Luca: Innanzitutto c’è da dire che una seduta di allenamento di questo tipo, dovrebbe avere una durata di 45/60 minuti al massimo, all’interno della quale i primi dieci minuti saranno dedicati alla fase di riscaldamento partendo da movimenti a bassa intensità ma comunque progressiva nello scorrere dei minuti, finalizzata ad aumentare la temperatura corporea e muscolare, fino ad arrivare al 60% della Frequenza Cardiaca Massima e coinvolgendo prevalentemente gli arti inferiori;
Successivamente al riscaldamento passeremo alla fase centrale della seduta, quella cruciale che avrà la durata di circa trenta minuti e sarà composta di un lavoro aerobico da svolgersi all’interno di un range cardiaco che andra’ dal 65% all’85% della Frequenza Cardiaca Massima;
Il lavoro da svolgere in questa fase sarà improntato per lo più su esercizi a corpo libero con modalità continuativa, partendo da una bassa intensità per poi passare a lavori di Interval (Interval Training) o a circuito (Circuit Training) da svolgersi ad un’intensità più elevata ma sempre atta ad evitare gli indolenzimenti dei giorni successivi;
Infine, gli ultimi dieci minuti saranno dedicati alla fase di raffreddamento e rilassamento dove verranno svolti nuovamente esercizi a bassa intensità in modo tale da riportare la Frequenza Cardiaca al suo ritmo fisiologico, in modo graduale.
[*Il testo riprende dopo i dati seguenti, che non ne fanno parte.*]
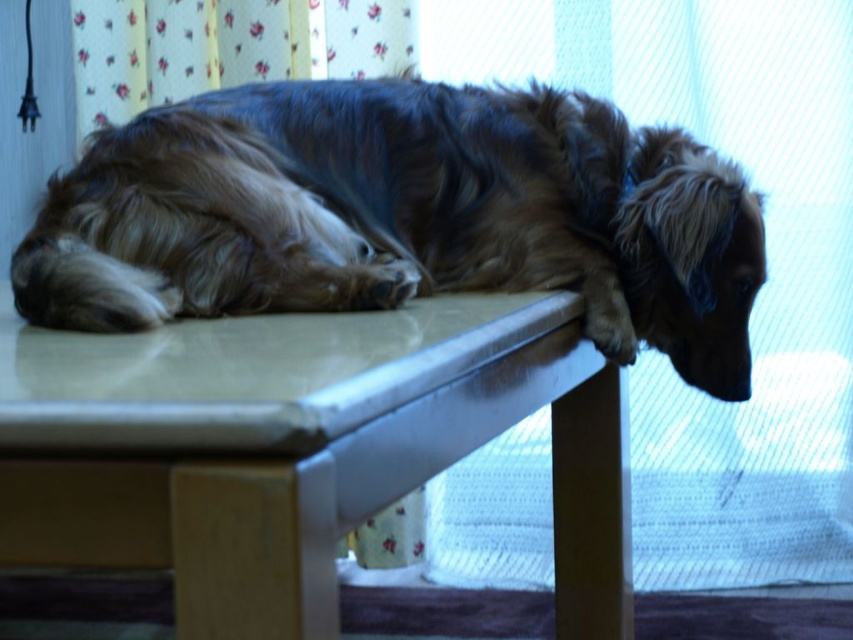
Question: Is smooth beige table at center positioned before floral fabric curtain at upper center?

Choices:
 (A) yes
 (B) no

Answer: (A)

Question: Does smooth beige table at center lie in front of floral fabric curtain at upper center?

Choices:
 (A) no
 (B) yes

Answer: (B)

Question: Is brown shaggy dog at upper center further to camera compared to smooth beige table at center?

Choices:
 (A) no
 (B) yes

Answer: (B)

Question: Estimate the real-world distances between objects in this image. Which object is farther from the brown shaggy dog at upper center?

Choices:
 (A) smooth beige table at center
 (B) floral fabric curtain at upper center

Answer: (B)

Question: Among these objects, which one is nearest to the camera?

Choices:
 (A) floral fabric curtain at upper center
 (B) brown shaggy dog at upper center

Answer: (B)

Question: Estimate the real-world distances between objects in this image. Which object is farther from the floral fabric curtain at upper center?

Choices:
 (A) smooth beige table at center
 (B) brown shaggy dog at upper center

Answer: (A)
A corredo e a sostegno dell’attività fisica e quindi dell’approccio alla terapia non farmacologica da parte del paziente Fibromialgico, negli ultimi anni si è rivelato di grande supporto anche l’apporto del Training Autogeno inteso come “Terapia di Rilassamento Muscolare Profondo”, finalizzato all’allentamento ed alla distensione dei muscoli oggetto di sintomatologia dolorosa diffusa.
In conclusione, potremmo chiudere affermando che lo Sport e l’Attività Fisica in generale rappresentano la miglior medicina naturale e/o di supporto anche in presenza di patologie importanti?
Luca: Direi di si, nel modo più assoluto anche perché proprio nel caso specifico della Fibromialgia, c’è da porre l’accento sul fatto che il paziente che ne soffre spesso risulta essere anche ipocondriaco poiché la vasta sintomatologia della malattia può generare pesanti stati d’ansia atti a peggiorare l’assetto psicologico del soggetto pur non avendo, la patologia stessa, un’origine psicologica né psichiatrica, come già evidenziato in precedenza e quindi, in questo stato di cose, l’avvicinamento allo Sport ed all’Attività Fisica da parte di un soggetto così sofferente non può che avere degli straordinari benefici non solo a livello psico-fisico ma anche a livello di inclusione sociale.
La Fibromialgia è da considerarsi una malattia organica anche e soprattutto alla luce delle innumerevoli alterazioni fisiologiche che comporta ed essa presuppone un grande sostegno da parte di chi la vive anche indirettamente perché la disabilità di cui soffre il soggetto interessato è quasi sempre nascosta o poco visibile e necessita di quella comprensione atta a renderla quanto più evidente possibile affinché il paziente stesso venga realmente aiutato e supportato e non sottovalutato o addirittura mal interpretato.
Luca Baiera è preparatore Atletico, Allenatore Settori Giovanili F.I.G.C. – L.N.D. UEFA C. Istruttore Ginnastica Posturale Funzionale, Istruttore Fitness per il Dimagrimento, Kinesiologo. Da Operatore nell’ambito delle Scienze Motorie con indirizzo Biosanitario, si occupa principalmente di preparazione atletica negli Sport di squadra e attualmente nel Calcio. Oltre a prendersi cura di tutto quanto ruota intorno al mondo del benessere psico-fisico della persona.